Personal information
- Born: 3 June 1956 (age 70) Geghard, Armenian SSR, Soviet Union
- Height: 1.63 m (5 ft 4 in)
- Weight: 68 kg (150 lb)

Sport
- Sport: Wrestling
- Event: Greco-Roman
- Club: VS Astrakhan VS Rostov-on-Don
- Coached by: G. Sapunow Vladimir Fomin

Medal record
Representing Soviet Union
Men's Greco-Roman wrestling
Olympic Games
| Gold medal – first place | 1976 Montreal | 68 kg |
European Championships
| Bronze medal – third place | 1976 Leningrad | 62 kg |
| Gold medal – first place | 1977 Bursa | 68 kg |

= Suren Nalbandyan =

Olympic wrestler (born 1956)

Suren Nalbandyan (Սուրեն Նալբանդյան, born June 3, 1956) is a former Soviet Armenian Greco-Roman wrestler. He is a five-time Soviet Champion, European Champion and Olympic Champion. He was awarded the Honoured Master of Sports of the USSR and USSR Badge of Honor titles in 1976.

==Early life==
Suren was born in the village of Geghard in the Abovyan region of the Armenian SSR. In 1964, his family moved to Astrakhan, where, in 1969, he began to compete in Greco-Roman wrestling under the leadership of Honored Coach of the RSFSR, Vladimir Fomin. He won the USSR Championship in 1972 and 1974 among junior.

==Career==
In 1975, Nalbandyan won the USSR Championship as a senior and won a gold medal at the Junior World Championship. In 1976, he won the Championship of the Soviet Union again and became a member of the USSR national Greco-Roman wrestling team.

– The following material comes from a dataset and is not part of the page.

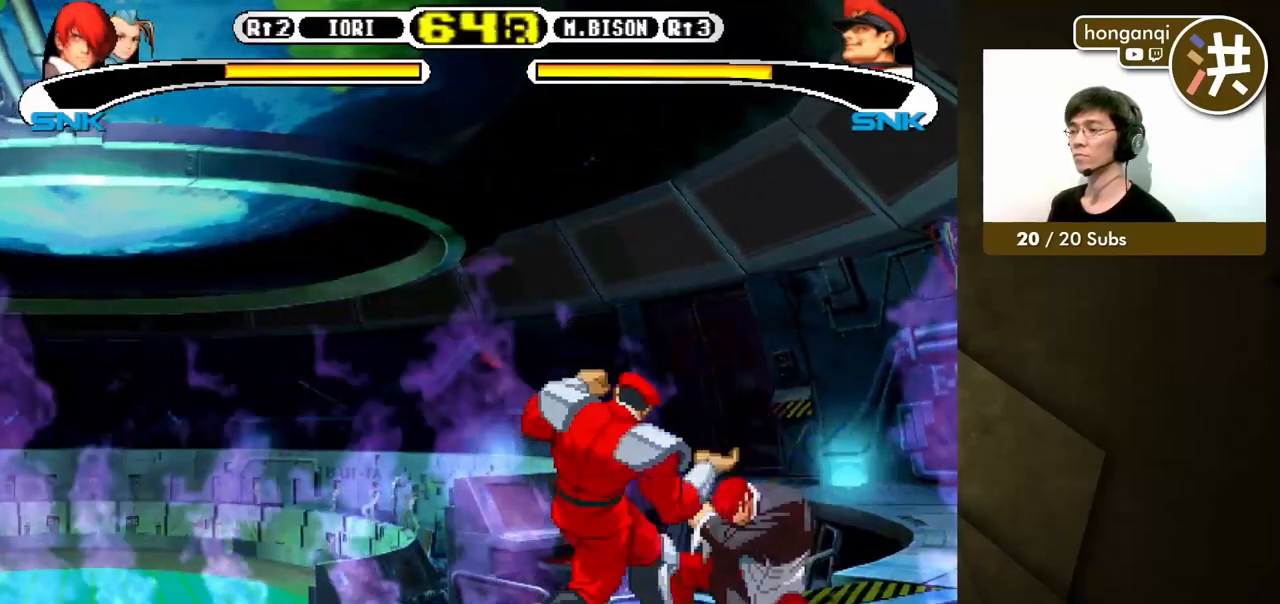
{"buttons": ["DPAD_RIGHT"], "events": [[17, "DPAD_DOWN", "up"], [117, "DPAD_DOWN", "down"], [133, "DPAD_LEFT", "up"], [150, "DPAD_RIGHT", "down"], [183, "DPAD_DOWN", "up"], [233, "Y", "down"], [317, "Y", "up"]]}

Nalbandyan won a bronze medal at the 1976 European Wrestling Championships. Shortly afterward, he was chosen to participate at the 1976 Summer Olympics in Montreal. Nalbandyan won an Olympic gold medal. He became the first Armenian wrestler to become an Olympic Champion. The following year, he became the Champion of the USSR again and won a gold medal at the 1977 European Wrestling Championships. He was a member of the Soviet team at the 1980 Summer Olympics in Moscow, but came in fourth place and was unable to win a medal. Nalbandyan then completed his wrestling career.

He was never called up to compete at the World Wrestling Championships despite winning the Soviet Championships five times.

Later, Nalbandyan began coaching. He developed a scientific approach to the general physical, power and speed training of young wrestlers.